++++ 提取文本 ++++

KingbaseES 使用sys_bulkload远程导入

发布时间 2023-05-09 19:41:51作者: KINGBASE研究院

前言

sys_bulkload 常见场景是本地导入数据,也可以在远程运行 sys_bulkload ,对数据库上的CSV 文件进行导入。远程导入数据时候需要注意,csv文件和ctl文件所在服务器。以下举例展示整个远程导入的过程。

测试环境V8R6C7

演示目的将数据从 IP2 所在服务器导入到IP3远程服务器上。
IP3服务器上操作:
测试前创建扩展插件
create extention sys_bulkload;

创建测试表
create table testu(id int primary key, info text, crt_time timestamp);


在IP3服务器上创建ctl文件,/home/kingbase7/ 目录为IP3服务器kingbase用户家目录。

++++ 所给数据 ++++

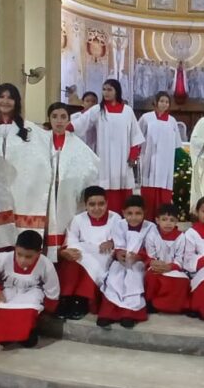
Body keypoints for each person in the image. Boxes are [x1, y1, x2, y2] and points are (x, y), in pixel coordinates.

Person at [0, 83, 51, 254]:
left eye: (10, 97)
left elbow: (42, 162)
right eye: (1, 96)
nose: (5, 101)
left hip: (24, 196)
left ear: (17, 102)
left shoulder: (32, 131)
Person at [71, 79, 143, 213]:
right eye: (104, 89)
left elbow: (135, 135)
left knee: (123, 191)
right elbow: (82, 122)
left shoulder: (127, 111)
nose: (106, 92)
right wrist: (67, 126)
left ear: (117, 91)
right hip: (105, 158)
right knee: (105, 188)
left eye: (109, 89)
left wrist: (133, 156)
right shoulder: (98, 109)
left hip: (123, 159)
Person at [0, 230, 59, 349]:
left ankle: (27, 334)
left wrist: (48, 309)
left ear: (39, 253)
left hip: (32, 291)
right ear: (15, 248)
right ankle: (4, 335)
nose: (23, 260)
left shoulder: (45, 263)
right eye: (19, 254)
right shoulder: (3, 258)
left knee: (29, 307)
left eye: (28, 256)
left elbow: (52, 287)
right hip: (8, 289)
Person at [44, 103, 100, 261]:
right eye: (54, 117)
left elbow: (91, 168)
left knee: (66, 226)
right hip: (45, 197)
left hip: (68, 197)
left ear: (69, 119)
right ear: (49, 119)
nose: (59, 121)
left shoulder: (79, 146)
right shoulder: (40, 141)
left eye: (63, 117)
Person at [56, 185, 120, 320]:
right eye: (92, 204)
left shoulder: (115, 218)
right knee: (72, 260)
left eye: (101, 204)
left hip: (103, 254)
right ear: (85, 205)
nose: (97, 208)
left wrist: (112, 242)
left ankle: (81, 300)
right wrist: (69, 251)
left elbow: (122, 239)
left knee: (93, 264)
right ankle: (65, 299)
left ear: (107, 203)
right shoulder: (78, 219)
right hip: (83, 250)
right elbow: (71, 239)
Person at [99, 195, 153, 328]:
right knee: (114, 279)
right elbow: (118, 245)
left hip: (139, 262)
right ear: (123, 213)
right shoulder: (119, 225)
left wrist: (139, 257)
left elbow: (151, 249)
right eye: (129, 213)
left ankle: (129, 314)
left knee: (133, 280)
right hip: (121, 261)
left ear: (144, 213)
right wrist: (119, 254)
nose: (133, 217)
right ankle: (108, 314)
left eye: (138, 213)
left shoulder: (150, 227)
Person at [138, 92, 182, 220]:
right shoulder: (146, 118)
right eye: (162, 101)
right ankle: (148, 220)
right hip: (149, 159)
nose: (164, 104)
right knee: (149, 192)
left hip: (166, 162)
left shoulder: (172, 121)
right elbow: (137, 136)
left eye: (167, 102)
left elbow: (177, 143)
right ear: (156, 102)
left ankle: (163, 220)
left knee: (164, 192)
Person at [144, 203, 190, 314]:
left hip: (173, 268)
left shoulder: (181, 237)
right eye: (164, 219)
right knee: (151, 277)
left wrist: (169, 266)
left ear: (176, 222)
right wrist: (155, 263)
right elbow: (150, 255)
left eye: (172, 220)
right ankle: (151, 303)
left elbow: (179, 259)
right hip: (156, 267)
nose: (168, 223)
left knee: (183, 282)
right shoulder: (152, 235)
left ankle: (174, 306)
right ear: (157, 220)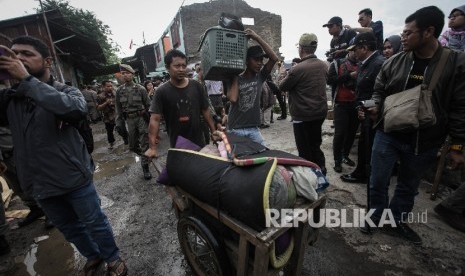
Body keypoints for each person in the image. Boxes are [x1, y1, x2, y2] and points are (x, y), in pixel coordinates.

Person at [0, 35, 127, 275]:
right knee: (68, 228)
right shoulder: (11, 99)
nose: (19, 59)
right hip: (39, 183)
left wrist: (27, 80)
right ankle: (93, 255)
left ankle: (113, 257)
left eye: (27, 54)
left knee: (95, 223)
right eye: (14, 54)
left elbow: (75, 111)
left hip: (73, 178)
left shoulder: (67, 92)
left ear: (47, 61)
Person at [365, 6, 465, 244]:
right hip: (388, 134)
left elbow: (460, 107)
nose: (403, 37)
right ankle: (374, 217)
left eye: (409, 33)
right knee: (377, 181)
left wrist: (457, 147)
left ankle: (395, 222)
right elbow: (379, 88)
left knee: (408, 187)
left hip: (426, 140)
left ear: (429, 32)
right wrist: (376, 105)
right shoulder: (395, 62)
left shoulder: (455, 63)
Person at [145, 49, 218, 158]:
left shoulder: (196, 86)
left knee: (200, 170)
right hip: (178, 143)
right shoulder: (161, 91)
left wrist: (213, 131)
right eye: (177, 66)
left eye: (184, 66)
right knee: (183, 172)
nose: (181, 69)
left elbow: (205, 110)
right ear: (167, 67)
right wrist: (152, 148)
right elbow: (155, 119)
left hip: (199, 141)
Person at [278, 33, 328, 174]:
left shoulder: (298, 69)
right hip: (319, 113)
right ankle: (321, 170)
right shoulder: (323, 65)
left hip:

++++

## 学以致用
1. 请用一到三句话,根据这篇sys_bulkload远程导入文章的前言,说明远程导入时为什么要留意csv文件和ctl文件所在的服务器。
2. 请从这篇sys_bulkload远程导入文章的最后一句之后接着写下去。
上面的数据行与这篇sys_bulkload远程导入文章没有关联。

## 答案列表
1. 前言指出,远程运行sys_bulkload时,是对数据库上的CSV文件进行导入,这与常见的本地导入不同。因此远程导入数据时,需要注意csv文件和ctl文件位于哪台服务器。

2.
vi test.ctl

TABLE = testu
INPUT = /home/kingbase7/test.csv
TYPE = CSV
SKIP = 2
LIMIT = 5
WRITER = BUFFERED
PROCESSOR_COUNT = 3


创建数据源
vi test.csv

1,29b35ff06c949e7e442c929e1df86396,2017-10-08 10:52:47.746062
2,06fde814525395de5ab85f6d92b04e87,2017-10-08 10:52:47.746573
3,c93f02e8677c9cd7c906c6ad5dbd450e,2017-10-08 10:52:47.746627
4,6541700070ae3d051f965fcef43baf45,2017-10-08 10:52:47.746835
5,3d7e7246016acaa842526b6614d0edf5,2017-10-08 10:52:47.746869

将test.ctl 移动到IP2远程服务器上,注意这里不需要将csv文件移动到IP2服务器上,因为input记录的csv文件位置在IP3服务器上的kingbase7目录下
scp -r /home/kingbase7/test.ctl kingbase@192.168.56.2:/home/kingbase/


**在 IP2远程服务器上执行sys_bulkload导入命令。注意ctl文件一定确保存在IP2服务器上,csv文件一定确保在IP3 服务器上。**否则报错找不到文件或目录
[kingbase@localhost ~]$ sys_bulkload -h 192.168.56.3 -d TEST /home/kingbase/test.ctl -U SYSTEM -W 123456 -p 2907
NOTICE: BULK LOAD START
NOTICE: BULK LOAD START
NOTICE: BULK LOAD START
NOTICE: BULK LOAD END
        3 Rows skipped.
        1 Rows successfully loaded.
        0 Rows not loaded due to parse errors.
        0 Rows not loaded due to duplicate errors.
        0 Rows replaced with new rows.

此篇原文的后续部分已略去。